Task input: Begin
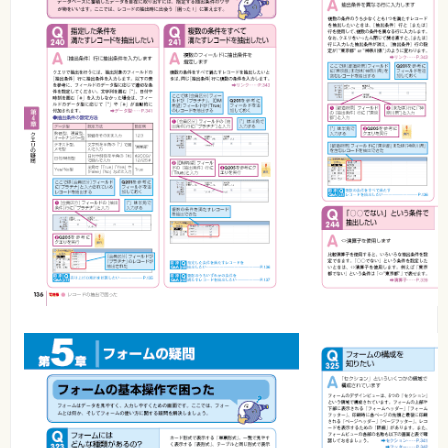
⼀
覧
特
集
⼀
覧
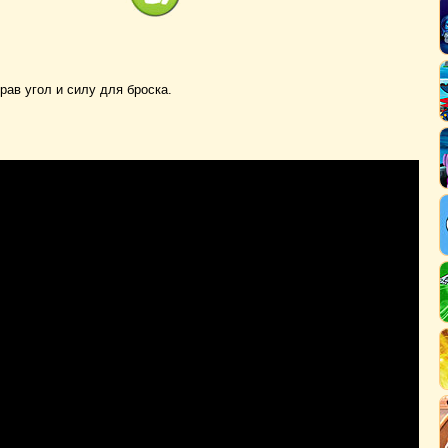
ав угол и силу для броска.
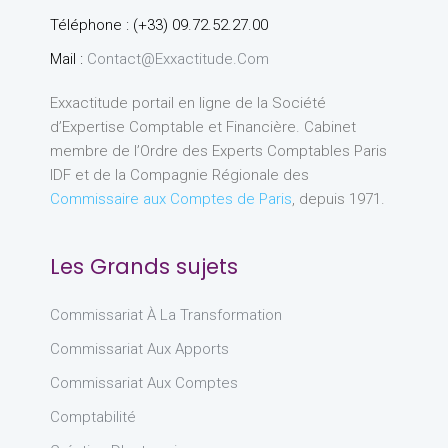
Téléphone : (+33) 09.72.52.27.00
Mail :
Contact@exxactitude.com
Exxactitude portail en ligne de la Société
d’Expertise Comptable et Financière. Cabinet
membre de l’Ordre des Experts Comptables Paris
IDF et de la Compagnie Régionale des
Commissaire aux Comptes de Paris
, depuis 1971.
Les Grands sujets
Commissariat À La Transformation
Commissariat Aux Apports
Commissariat Aux Comptes
Comptabilité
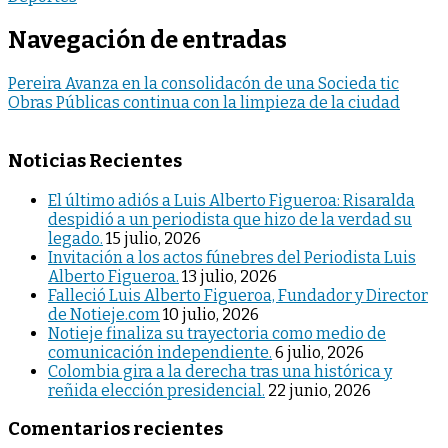
Navegación de entradas
Pereira Avanza en la consolidacón de una Socieda tic
Obras Públicas continua con la limpieza de la ciudad
Noticias Recientes
El último adiós a Luis Alberto Figueroa: Risaralda
despidió a un periodista que hizo de la verdad su
legado.
15 julio, 2026
Invitación a los actos fúnebres del Periodista Luis
Alberto Figueroa.
13 julio, 2026
Falleció Luis Alberto Figueroa, Fundador y Director
de Notieje.com
10 julio, 2026
Notieje finaliza su trayectoria como medio de
comunicación independiente.
6 julio, 2026
Colombia gira a la derecha tras una histórica y
reñida elección presidencial.
22 junio, 2026
Comentarios recientes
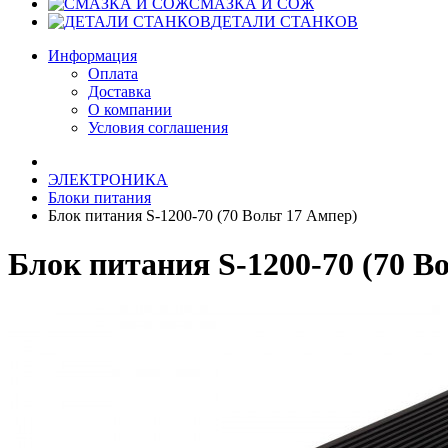
СМАЗКА И СОЖ
ДЕТАЛИ СТАНКОВ
Информация
Оплата
Доставка
О компании
Условия соглашения
ЭЛЕКТРОНИКА
Блоки питания
Блок питания S-1200-70 (70 Вольт 17 Ампер)
Блок питания S-1200-70 (70 В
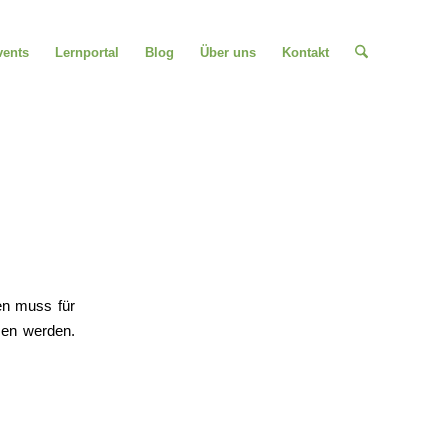
vents
Lernportal
Blog
Über uns
Kontakt
sen muss für
sen werden.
Task input: End
Select and copy each line from the data that includes the word "Commissariat".

**Answer to the exercise**
Commissariat À La Transformation
Commissariat Aux Apports
Commissariat Aux Comptes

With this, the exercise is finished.